# JOB ITEM
Extract every line below word for word, omitting the pictures from your answer.

# Saved data entries
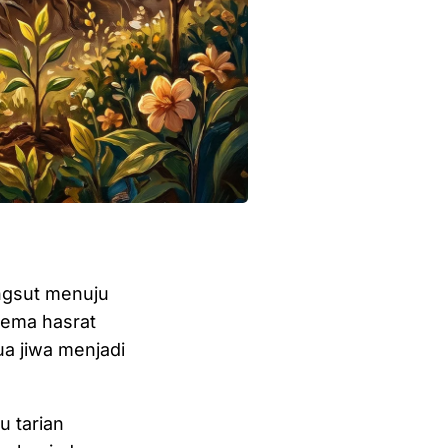
ingsut menuju
gema hasrat
ua jiwa menjadi
u tarian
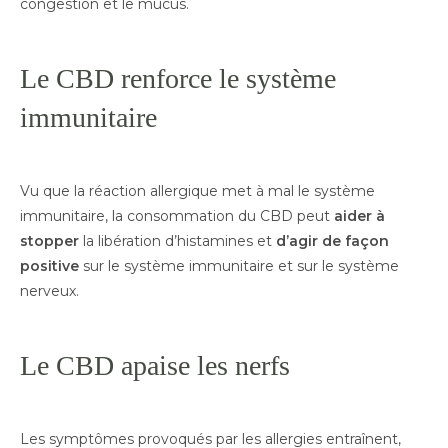
congestion et le mucus.
Le CBD renforce le système
immunitaire
Vu que la réaction allergique met à mal le système
immunitaire, la consommation du CBD peut
aider à
stopper
la libération d’histamines et
d’agir de façon
positive
sur le système immunitaire et sur le système
nerveux.
Le CBD apaise les nerfs
Les symptômes provoqués par les allergies entraînent,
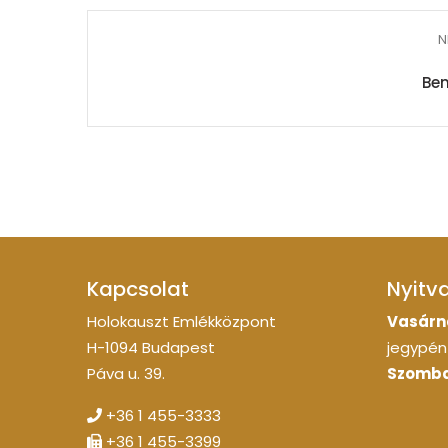
N
Be
Kapcsolat
Nyitv
Holokauszt Emlékközpont
Vasárn
H-1094 Budapest
jegypénz
Páva u. 39.
Szomba
+36 1 455-3333
+36 1 455-3399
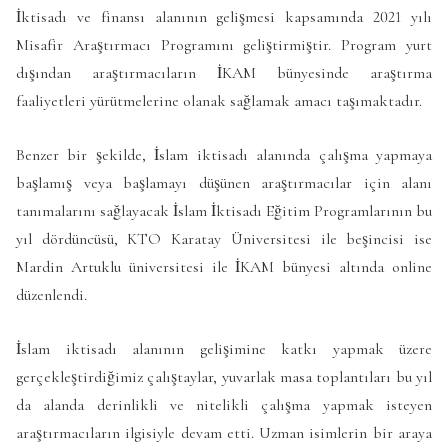
İktisadı ve finansı alanının gelişmesi kapsamında 2021 yılı
Misafir Araştırmacı Programını geliştirmiştir. Program yurt
dışından araştırmacıların İKAM bünyesinde araştırma
faaliyetleri yürütmelerine olanak sağlamak amacı taşımaktadır.
Benzer bir şekilde, İslam iktisadı alanında çalışma yapmaya
başlamış veya başlamayı düşünen araştırmacılar için alanı
tanımalarını sağlayacak İslam İktisadı Eğitim Programlarının bu
yıl dördüncüsü, KTO Karatay Üniversitesi ile beşincisi ise
Mardin Artuklu üniversitesi ile İKAM bünyesi altında online
düzenlendi.
İslam iktisadı alanının gelişimine katkı yapmak üzere
gerçekleştirdiğimiz çalıştaylar, yuvarlak masa toplantıları bu yıl
da alanda derinlikli ve nitelikli çalışma yapmak isteyen
araştırmacıların ilgisiyle devam etti. Uzman isimlerin bir araya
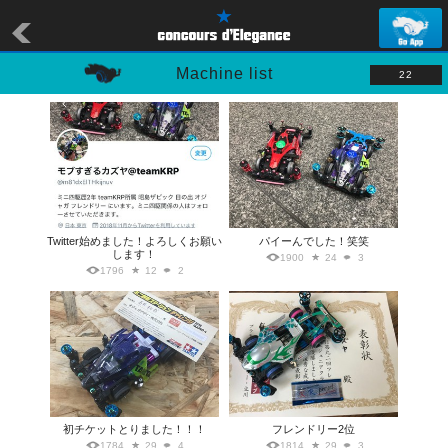
Machine list
22
Twitter始めました！よろしくお願い
パイーんでした！笑笑
します！
1900
24
3
1796
12
2
初チケットとりました！！！
フレンドリー2位
1784
29
4
1814
29
3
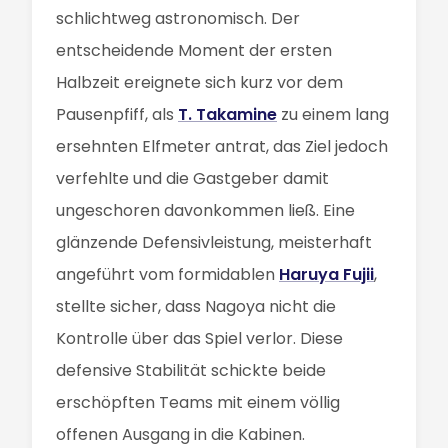
schlichtweg astronomisch. Der
entscheidende Moment der ersten
Halbzeit ereignete sich kurz vor dem
Pausenpfiff, als
T. Takamine
zu einem lang
ersehnten Elfmeter antrat, das Ziel jedoch
verfehlte und die Gastgeber damit
ungeschoren davonkommen ließ. Eine
glänzende Defensivleistung, meisterhaft
angeführt vom formidablen
Haruya Fujii
,
stellte sicher, dass Nagoya nicht die
Kontrolle über das Spiel verlor. Diese
defensive Stabilität schickte beide
erschöpften Teams mit einem völlig
offenen Ausgang in die Kabinen.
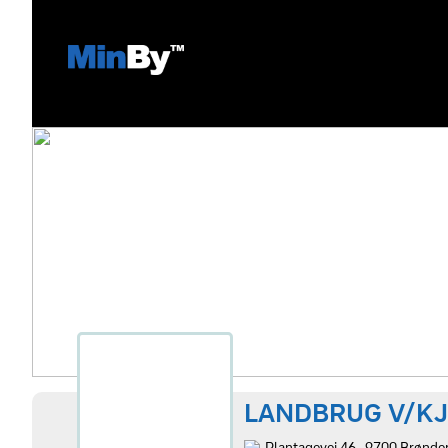
LANDBRUG V/K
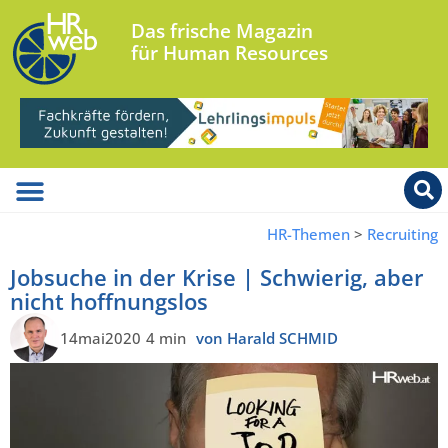
Das frische Magazin
für Human Resources
HR-Themen
>
Recruiting
Jobsuche in der Krise | Schwierig, aber
nicht hoffnungslos
14mai2020
4 min
von Harald SCHMID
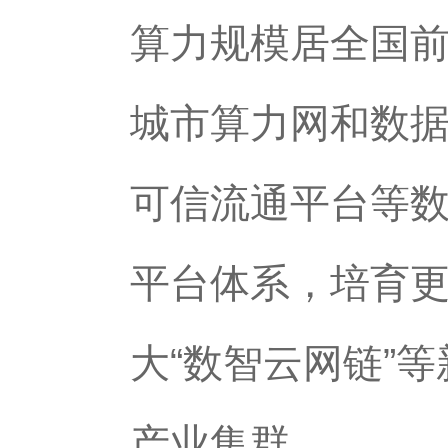
算力规模居全国前
城市算力网和数据
可信流通平台等
平台体系，培育
大“数智云网链”
产业集群。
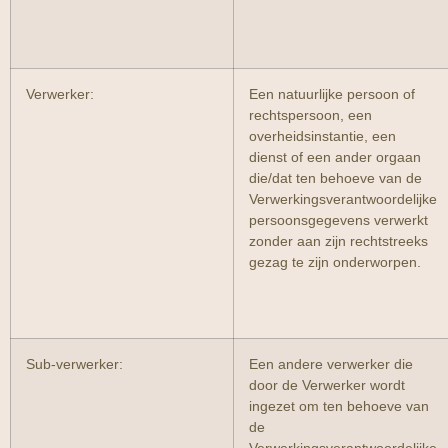
Verwerker:
Een natuurlijke persoon of
rechtspersoon, een
overheidsinstantie, een
dienst of een ander orgaan
die/dat ten behoeve van de
Verwerkingsverantwoordelijke
persoonsgegevens verwerkt
zonder aan zijn rechtstreeks
gezag te zijn onderworpen.
Sub-verwerker:
Een andere verwerker die
door de Verwerker wordt
ingezet om ten behoeve van
de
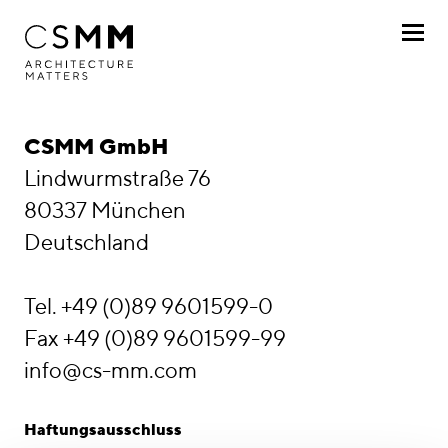
Direkt zum Inhalt
Profil
Impressum
CSMM GmbH
Leistungen
Lindwurmstraße 76
80337 München
Projekte
Deutschland
Journal
Tel. +49 (0)89 9601599-0
Awards
Fax +49 (0)89 9601599-99
Karriere
info@cs-mm.com
Standorte
Haftungsausschluss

# SOLUTION BELOW
ingsut menuju
gema hasrat
ua jiwa menjadi
u tarian
congestion et le mucus.
Le CBD renforce le système
immunitaire
Vu que la réaction allergique met à mal le système
immunitaire, la consommation du CBD peut
aider à
stopper
la libération d’histamines et
d’agir de façon
positive
sur le système immunitaire et sur le système
nerveux.
Le CBD apaise les nerfs
Les symptômes provoqués par les allergies entraînent,
N
Be
Kapcsolat
Nyitv
Holokauszt Emlékközpont
Vasárn
H-1094 Budapest
jegypénz
Páva u. 39.
Szomba
+36 1 455-3333
+36 1 455-3399
İktisadı ve finansı alanının gelişmesi kapsamında 2021 yılı
Misafir Araştırmacı Programını geliştirmiştir. Program yurt
dışından araştırmacıların İKAM bünyesinde araştırma
faaliyetleri yürütmelerine olanak sağlamak amacı taşımaktadır.
Benzer bir şekilde, İslam iktisadı alanında çalışma yapmaya
başlamış veya başlamayı düşünen araştırmacılar için alanı
tanımalarını sağlayacak İslam İktisadı Eğitim Programlarının bu
yıl dördüncüsü, KTO Karatay Üniversitesi ile beşincisi ise
Mardin Artuklu üniversitesi ile İKAM bünyesi altında online
düzenlendi.
İslam iktisadı alanının gelişimine katkı yapmak üzere
gerçekleştirdiğimiz çalıştaylar, yuvarlak masa toplantıları bu yıl
da alanda derinlikli ve nitelikli çalışma yapmak isteyen
araştırmacıların ilgisiyle devam etti. Uzman isimlerin bir araya
Machine list
22
Twitter始めました！よろしくお願い
パイーんでした！笑笑
します！
1900
24
3
1796
12
2
初チケットとりました！！！
フレンドリー2位
1784
29
4
1814
29
3
schlichtweg astronomisch. Der
entscheidende Moment der ersten
Halbzeit ereignete sich kurz vor dem
Pausenpfiff, als
T. Takamine
zu einem lang
ersehnten Elfmeter antrat, das Ziel jedoch
verfehlte und die Gastgeber damit
ungeschoren davonkommen ließ. Eine
glänzende Defensivleistung, meisterhaft
angeführt vom formidablen
Haruya Fujii
,
stellte sicher, dass Nagoya nicht die
Kontrolle über das Spiel verlor. Diese
defensive Stabilität schickte beide
erschöpften Teams mit einem völlig
offenen Ausgang in die Kabinen.
LANDBRUG V/K
Das frische Magazin
für Human Resources
HR-Themen
>
Recruiting
Jobsuche in der Krise | Schwierig, aber
nicht hoffnungslos
14mai2020
4 min
von Harald SCHMID
算力规模居全国前
城市算力网和数据
可信流通平台等
平台体系，培育
大“数智云网链”
产业集群。
Verwerker:
Een natuurlijke persoon of
rechtspersoon, een
overheidsinstantie, een
dienst of een ander orgaan
die/dat ten behoeve van de
Verwerkingsverantwoordelijke
persoonsgegevens verwerkt
zonder aan zijn rechtstreeks
gezag te zijn onderworpen.
Sub-verwerker:
Een andere verwerker die
door de Verwerker wordt
ingezet om ten behoeve van
de
Direkt zum Inhalt
Profil
Impressum
CSMM GmbH
Leistungen
Lindwurmstraße 76
80337 München
Projekte
Deutschland
Journal
Tel. +49 (0)89 9601599-0
Awards
Fax +49 (0)89 9601599-99
Karriere
info@cs-mm.com
Standorte
Haftungsausschluss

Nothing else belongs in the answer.